I immediately thought of Glaber's turn of the millenium quote about the "great mantle of white churches" - here's the full quote, pulled from a passage in which Glaber is discussing the restoration of churches around the year 1000.

"[I]t was as though the very world had shaken herself and cast off her old age, and were clothing herself everywhere in a white garment of churches." 

This shot of beautiful Conques reveals the idea of concentration that my students put forward. It's the combination of both citing cathedrals as bacteria, and of noting that humans are drawn to resources - that that's where they leave their mark, their artistic gesture.  The white mantle of churches is, now that I think about it, an intermediary of performative scale: in its cloaking (meant to be comforting?) gesture, it is somewhere between the rapacious colonizing of bacteria and humans.  Does all of this make the white mantle more sinister, less sweeping a gesture?
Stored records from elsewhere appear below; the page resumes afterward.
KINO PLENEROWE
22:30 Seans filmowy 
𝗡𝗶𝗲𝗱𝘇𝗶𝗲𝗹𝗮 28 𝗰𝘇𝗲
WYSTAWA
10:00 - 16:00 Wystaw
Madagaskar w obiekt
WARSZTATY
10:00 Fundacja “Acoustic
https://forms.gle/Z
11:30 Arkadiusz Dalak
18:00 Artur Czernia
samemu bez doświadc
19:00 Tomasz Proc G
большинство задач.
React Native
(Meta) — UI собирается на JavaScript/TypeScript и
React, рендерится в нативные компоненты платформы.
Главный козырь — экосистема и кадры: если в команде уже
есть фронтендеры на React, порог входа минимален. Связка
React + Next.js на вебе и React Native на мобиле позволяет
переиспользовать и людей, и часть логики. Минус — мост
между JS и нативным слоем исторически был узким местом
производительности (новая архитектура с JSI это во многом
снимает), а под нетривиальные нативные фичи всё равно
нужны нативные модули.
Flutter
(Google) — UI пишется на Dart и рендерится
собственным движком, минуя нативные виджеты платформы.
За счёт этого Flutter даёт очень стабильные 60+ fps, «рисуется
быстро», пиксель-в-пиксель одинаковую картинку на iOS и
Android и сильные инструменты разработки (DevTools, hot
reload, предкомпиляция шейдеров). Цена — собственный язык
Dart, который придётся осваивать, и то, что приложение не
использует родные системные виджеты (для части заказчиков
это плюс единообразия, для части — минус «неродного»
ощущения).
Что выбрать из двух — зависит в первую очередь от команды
Of course, but it keeps the aestheticization of the gesture.  You get an image when you think about it.

Same Cool Project
And so it all comes together here, in an image of a cathedral made by bacteria. You can get pretty subtle in your manipulation of bacteria, eh? So yes, the bacteria is guided, moved, willed by humans (and we can have some nice debates about who the artist/the maker of images are here, and if intentionality and agency are required for artistic production, and if so, to what degree and whence) - but to a one, the students saw the phrase "Hello World" as spoken by the art bacteria. Some were a little freaked out by it: and I savored thinking about how much writing is presence.  
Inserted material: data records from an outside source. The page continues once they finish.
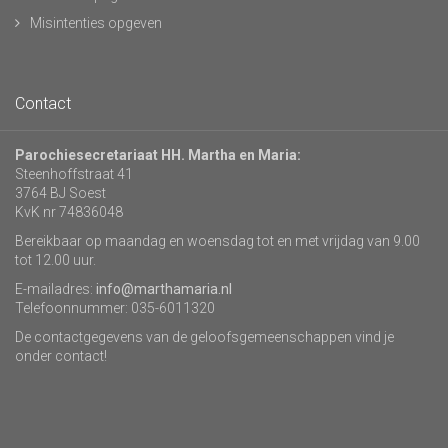
Misintenties opgeven
Contact
Parochiesecretariaat HH. Martha en Maria:
Steenhoffstraat 41
3764 BJ Soest
KvK nr 74836048
Bereikbaar op maandag en woensdag tot en met vrijdag van 9.00
tot 12.00 uur.
E-mailadres:
info@marthamaria.nl
Telefoonnummer: 035-6011320
De contactgegevens van de geloofsgemeenschappen vind je
onder contact!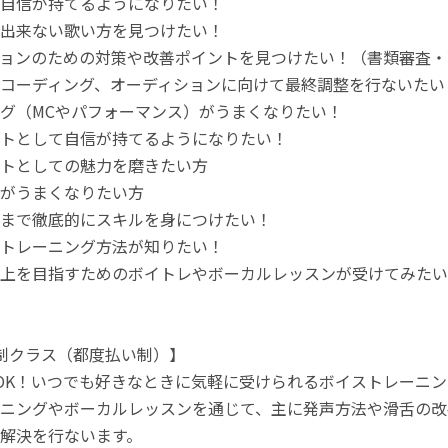
自信が持てるようになりたい！
出来ない歌い方を見つけたい！
ョンのための対策や改善ポイントを見つけたい！（書類審査・
コーディング、オーディションに向けて最終調整を行ないたい
グ（MCやパフォーマンス）がうまくなりたい！
トとして自信が持てるようになりたい！
トとしての魅力を磨きたい方
がうまくなりたい方
まで徹底的にスキルを身につけたい！
トレーニング方法が知りたい！
上を目指すためのボイトレやボーカルレッスンが受けてみたい
制クラス（都度払い制）】
OK！いつでも好きなときに気軽に受けられるボイストレーニ
ニングやボーカルレッスンを通じて、主に発声方法や滑舌の改
解決を行ないます。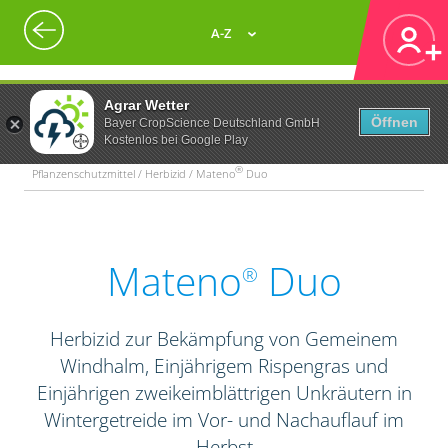
A-Z
Agrar Wetter
Öffnen
Bayer CropScience Deutschland GmbH
Kostenlos bei Google Play
®
Pflanzenschutzmittel / Herbizid / Mateno
Duo
Mateno
Duo
®
Herbizid zur Bekämpfung von Gemeinem
Windhalm, Einjährigem Rispengras und
Einjährigen zweikeimblättrigen Unkräutern in
Wintergetreide im Vor- und Nachauflauf im
Herbst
It's late, and there's still much grading to be done, but I can't help but wonder about the artistic gestures of bacteria on medieval art: on wood, on sculpture, on paint, on ivory, on manuscript) - or of other tiny micro-organisms. Those traces left behind by the presence of these micro-organisms as they wear on the work of art; or the dependence medieval artists had on these micro-organisms to make/preserve their art (enzymes in human saliva to clean alabaster, for example). The smallest scale of medieval artistic production that I can think of are the bees who make (ah, what else?) a cathedral inside their hive, after someone has secreted a consecrated host there (where is that miracle from? is that from Caesarius of Heisterbach? ooo, I'd love to know/remember).  We flock to our resources, and we make art there - we gather and collaborate and leave shadows; from chemical signatures in the galaxy to cathedrals in a Petri dish.


  1. Great post!

    I know I've read about that bee miracle too...a bit of searching leads me to the following sites (running out the door now, so no time to say more)...
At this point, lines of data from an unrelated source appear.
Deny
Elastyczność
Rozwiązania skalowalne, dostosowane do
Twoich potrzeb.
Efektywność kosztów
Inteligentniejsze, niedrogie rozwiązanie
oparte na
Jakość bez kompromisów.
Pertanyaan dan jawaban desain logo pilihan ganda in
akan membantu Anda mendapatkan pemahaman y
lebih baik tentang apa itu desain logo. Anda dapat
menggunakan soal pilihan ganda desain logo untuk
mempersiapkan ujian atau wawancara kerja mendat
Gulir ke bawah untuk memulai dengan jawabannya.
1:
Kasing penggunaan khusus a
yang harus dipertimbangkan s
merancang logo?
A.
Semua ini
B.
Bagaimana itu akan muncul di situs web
    No surprise, I would have thought to have found it in Thomas of Canimpré's Bonum universale de apibus. Maybe!

    See also (this one especially: Ci Nous Dit is drawing on a LOT of stuff, so this is probably a very old story) (or THIS one especially...)
    and FINALLY

  2. okay, back, and YES, you're absolutely right about it appearing in Caesarius. See here.

  3. Dear dear Karl - you are a wonder! thank you SO MUCH for the full Caesarius page - that is some seriously fun Latin (vasculum!). how long are you in Paris? I officially owe you a drink!

  4. Karl is a bibliographic wunderkind.

  5. My pleasure! I'm in France until the end of June, with longish trips out of Paris to Dijon and Bretagne along the way. Mostly in Paris though.